WRITTEN PROBLEM:
Format the entries below, from the line with "country: US" through the line with "longitude: -122.2872", both included, as a JSON list of strings with one string per line and blank lines skipped.
** BEGIN DATASET RECORDS **
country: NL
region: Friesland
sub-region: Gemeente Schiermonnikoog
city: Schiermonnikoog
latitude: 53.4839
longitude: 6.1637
** END DATASET RECORDS **
** BEGIN DATASET RECORDS **
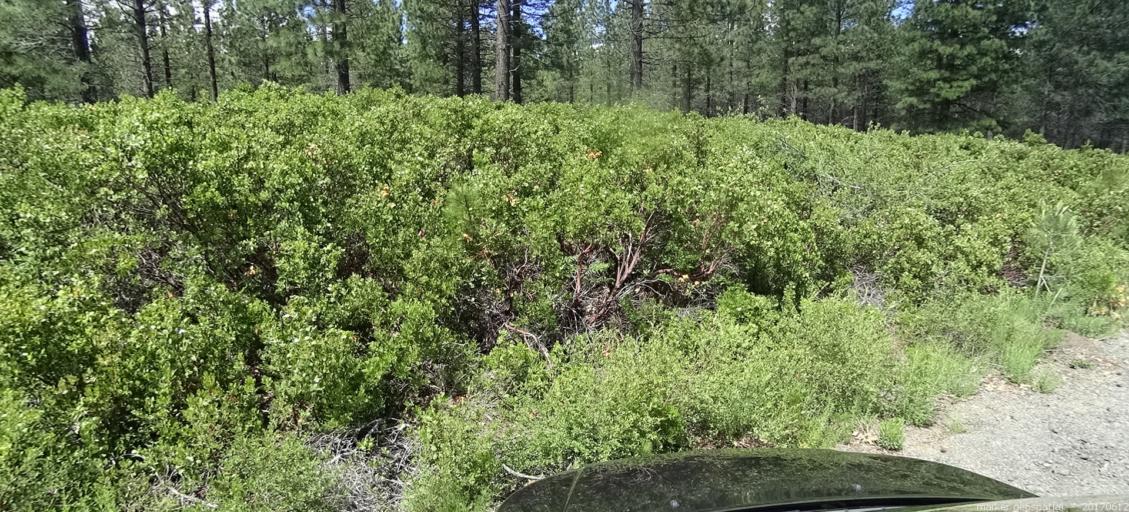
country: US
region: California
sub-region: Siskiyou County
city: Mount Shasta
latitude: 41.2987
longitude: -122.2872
** END DATASET RECORDS **
ANSWER TO THIS EXERCISE:
[
  "country: US",
  "region: California",
  "sub-region: Siskiyou County",
  "city: Mount Shasta",
  "latitude: 41.2987",
  "longitude: -122.2872"
]